_EXERCISE DIRECTIONS_
In the wellbore liner claims, shorten the paragraph that begins "3. The method of claim 2" and keep its main facts.

-- begin SUPPLIED TEXT --

1. A method comprising:
connecting a casing liner device to a polished bore receptacle (PBR) of a liner hanger outside of a wellbore extending from a surface, the PBR comprising first threading and the casing liner device comprising second threading that is connectable to the first threading,
where the PBR overlaps the casing liner device, at least partly, such that the casing liner device is disconnectable from the PBR and movable within the PBR inside the wellbore, and
where the liner hanger comprises a liner hanger slip connected to the PBR;
connecting a casing liner to the liner hanger slip;
running the casing liner device connected to the PBR into the wellbore in tandem, where running the casing liner device and the PBR into the wellbore also comprises running the liner hanger slip into the wellbore along with the casing liner device and the PBR;
connecting the casing liner device to a wellhead on the surface, and
following running, performing a cementing operation within the wellbore; unscrewing the casing liner device from the PBR to cause the casing liner device to move up-hole relative to the PBR and, as a result of movement up-hole, to expose circulation ports on the casing liner device to the wellbore; and
pumping excess cement from the wellbore via the circulation ports.
2. The method of claim 1, further comprising:
connecting a packer to the PBR outside the wellbore;
where running the casing liner device and the PBR into the wellbore also comprises running the packer into the wellbore along with the casing liner device and the PBR.
3. The method of claim 2, where the casing liner device, the PBR, and the packer comprise a connected structure, the connected structure comprising environmental sensors for sensing one or more environmental conditions within the wellbore.
4. The method of claim 3, where the environmental sensors comprise a temperature sensor for sensing a temperature within the wellbore.
5. The method of claim 3, where the environmental sensors comprise a pressure sensor for sensing a pressure within the wellbore.
6. The method of claim 3, where the environmental sensors comprise a first sensor up-hole from the packer and a second sensor down-hole from the packer.
7. The method of claim 6, where readings from the first sensor and the second sensor are usable to detect a leak within the wellbore.
8. The method of claim 1, where the wellbore has at least one of a temperature in excess of 250° Fahrenheit or a pressure in excess of 7500 pounds-per-square inch (PSI).
10. The system of claim 9, further comprising:
a packer connected up-hole from the liner hanger slip and connected to the PBR, the packer for sealing the wellbore when the casing liner device and the PBR are inside the wellbore, the environmental sensors comprising at least one sensor up-hole of the packer and at least one sensor down-hole of the packer.
11. The system of claim 9, where the environmental sensors comprise a temperature sensor for sensing a temperature within the wellbore.
12. The system of claim 9, where the environmental sensors comprise a pressure sensor for sensing a pressure within the wellbore.
13. The system of claim 9, where the environmental sensors comprise a first sensor up-hole from the packer and a second sensor down-hole from the packer.

-- end SUPPLIED TEXT --
-- begin RECORDS SUPPLIED --

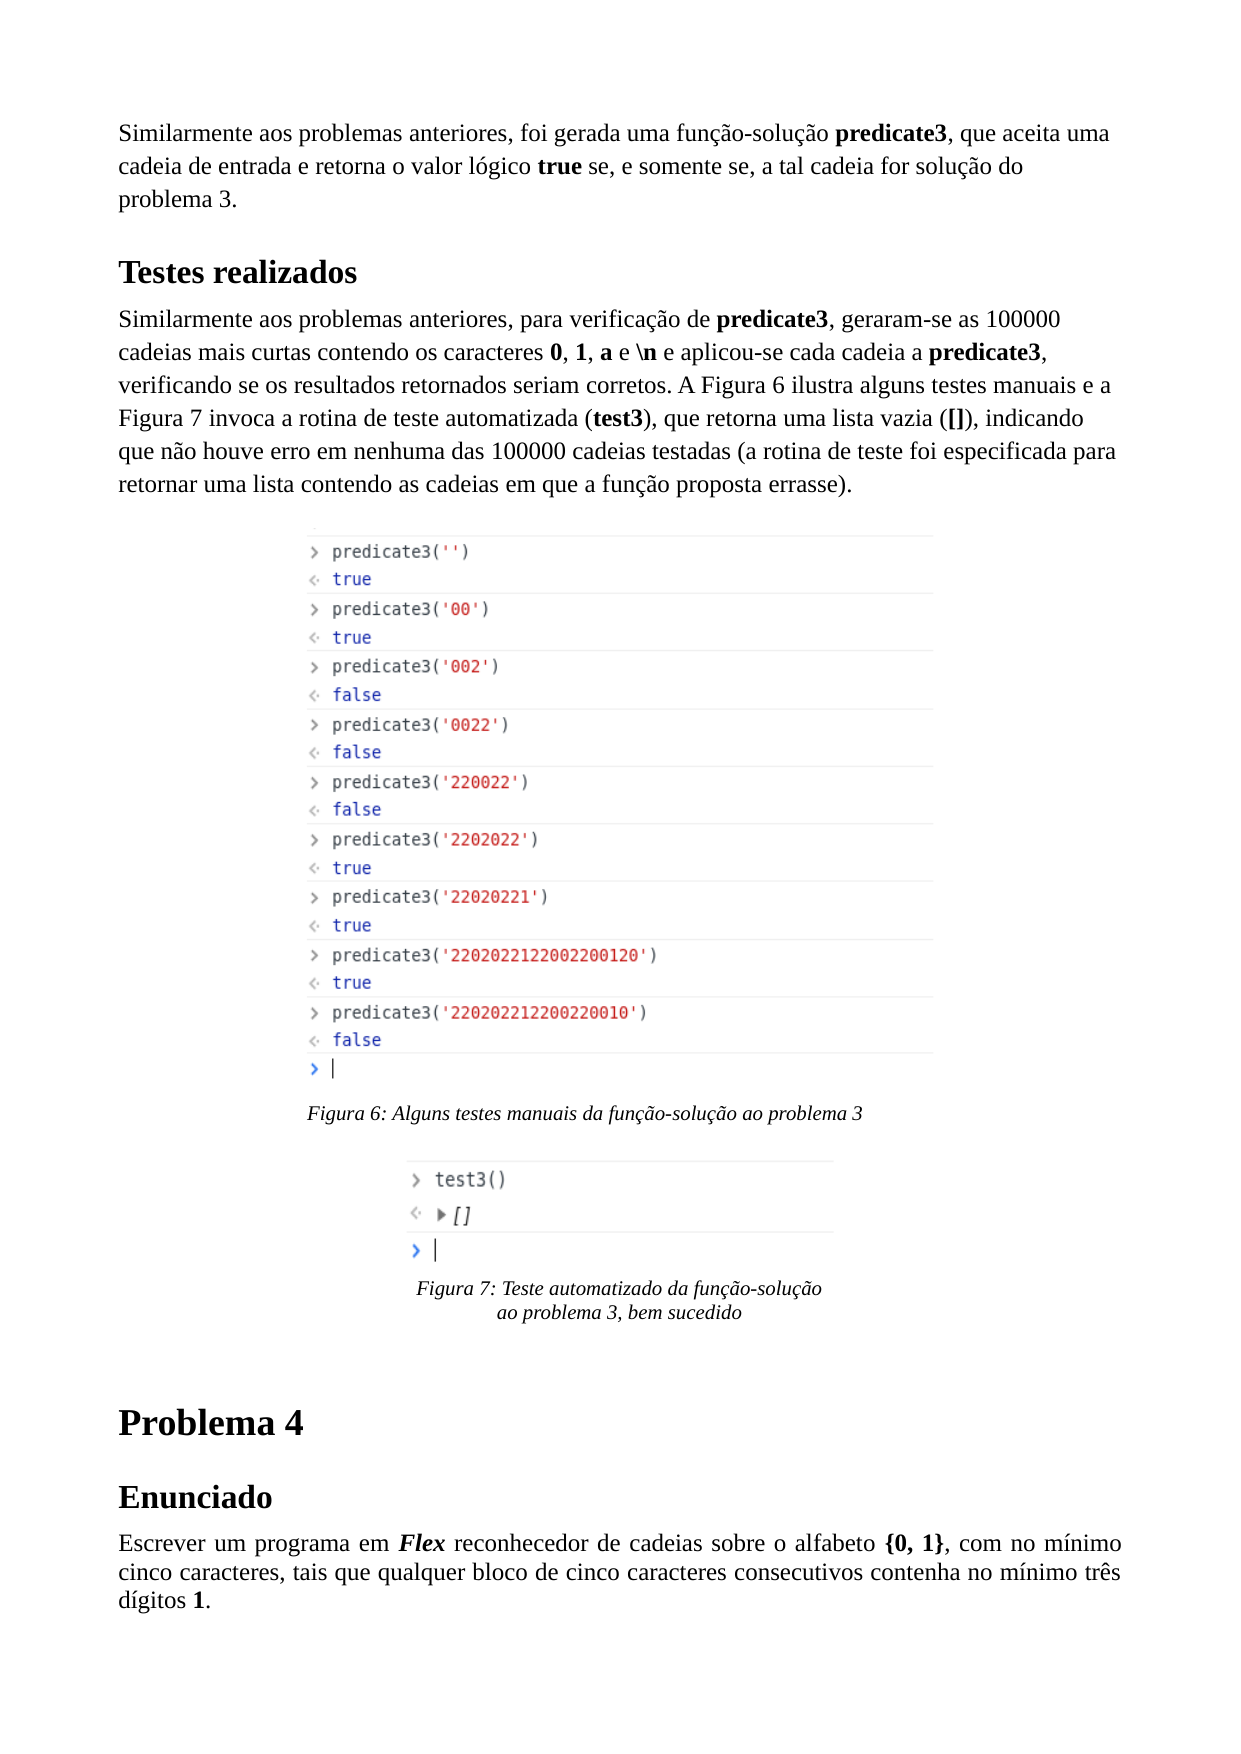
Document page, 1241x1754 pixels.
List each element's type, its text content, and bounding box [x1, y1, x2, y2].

subtitle Problema 4 [118, 1400, 1122, 1443]
text Similarmente aos problemas anteriores, foi gerada uma função-solução predicate3, que aceita uma cadeia de entrada e retorna o valor lógico true se, e somente se, a tal cadeia for solução do problema 3. [118, 118, 1122, 213]
subtitle Testes realizados [118, 253, 1122, 291]
subtitle Enunciado [118, 1477, 1122, 1516]
text Figura 7: Teste automatizado da função-solução ao problema 3, bem sucedido [407, 1272, 833, 1324]
text Figura 6: Alguns testes manuais da função-solução ao problema 3 [307, 1096, 933, 1124]
picture [406, 1155, 834, 1272]
text Escrever um programa em Flex reconhecedor de cadeias sobre o alfabeto {0, 1}, com no mínimo cinco caracteres, tais que qualquer bloco de cinco caracteres consecutivos contenha no mínimo três dígitos 1. [118, 1528, 1122, 1614]
picture [306, 528, 934, 1096]
text Similarmente aos problemas anteriores, para verificação de predicate3, geraram-se as 100000 cadeias mais curtas contendo os caracteres 0, 1, a e \n e aplicou-se cada cadeia a predicate3, verificando se os resultados retornados seriam corretos. A Figura 6 ilustra alguns testes manuais e a Figura 7 invoca a rotina de teste automatizada (test3), que retorna uma lista vazia ([]), indicando que não houve erro em nenhuma das 100000 cadeias testadas (a rotina de teste foi especificada para retornar uma lista contendo as cadeias em que a função proposta errasse). [118, 304, 1122, 498]
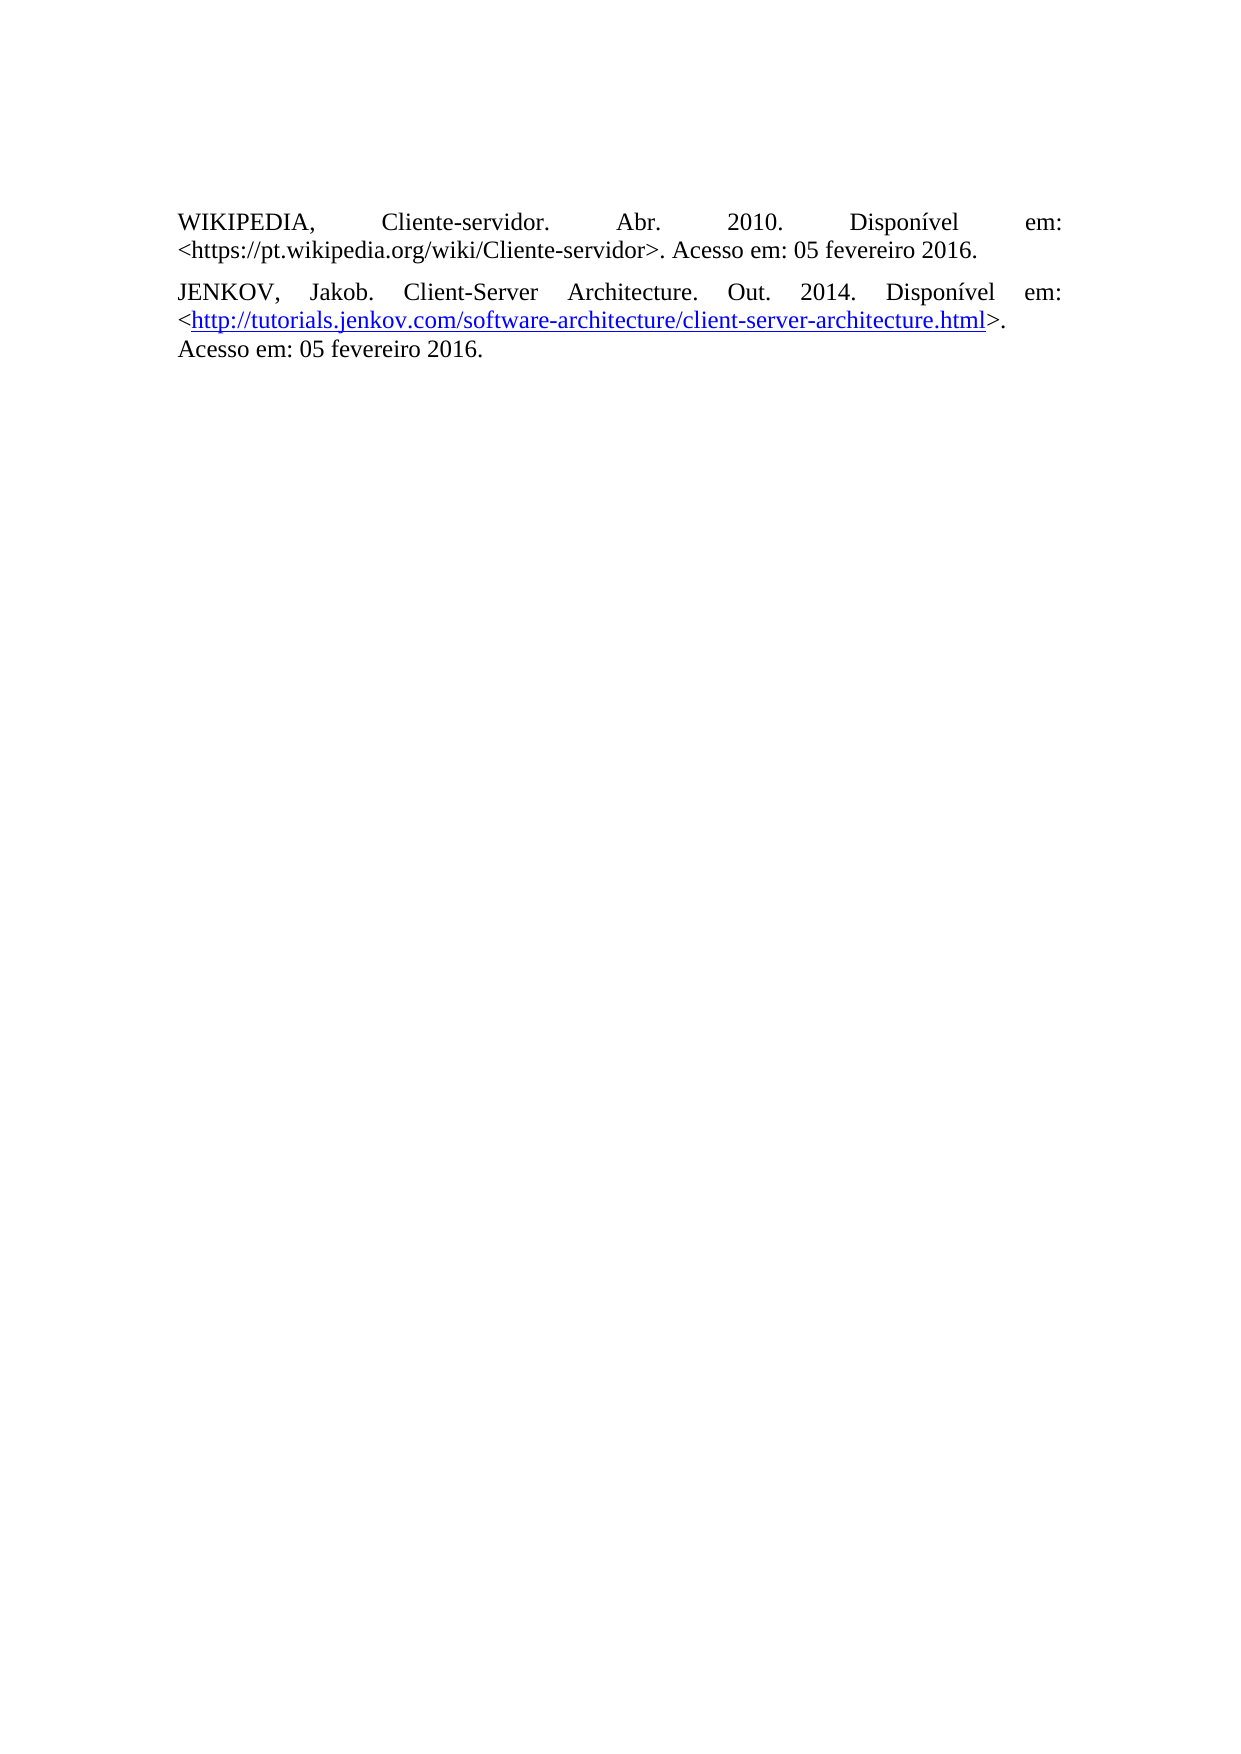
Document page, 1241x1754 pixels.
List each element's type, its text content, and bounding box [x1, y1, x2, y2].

text WIKIPEDIA, Cliente-servidor. Abr. 2010. Disponível em: <https://pt.wikipedia.org/wiki/Cliente-servidor>. Acesso em: 05 fevereiro 2016. [177, 207, 1063, 264]
text JENKOV, Jakob. Client-Server Architecture. Out. 2014. Disponível em: <http://tutorials.jenkov.com/software-architecture/client-server-architecture.html>. Acesso em: 05 fevereiro 2016. [177, 277, 1063, 363]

-- end RECORDS SUPPLIED --

_OUTPUT_
Claim 3: In the method of claim 2, the casing liner device, PBR, and packer form one connected structure. That structure carries environmental sensors that detect one or more conditions inside the wellbore.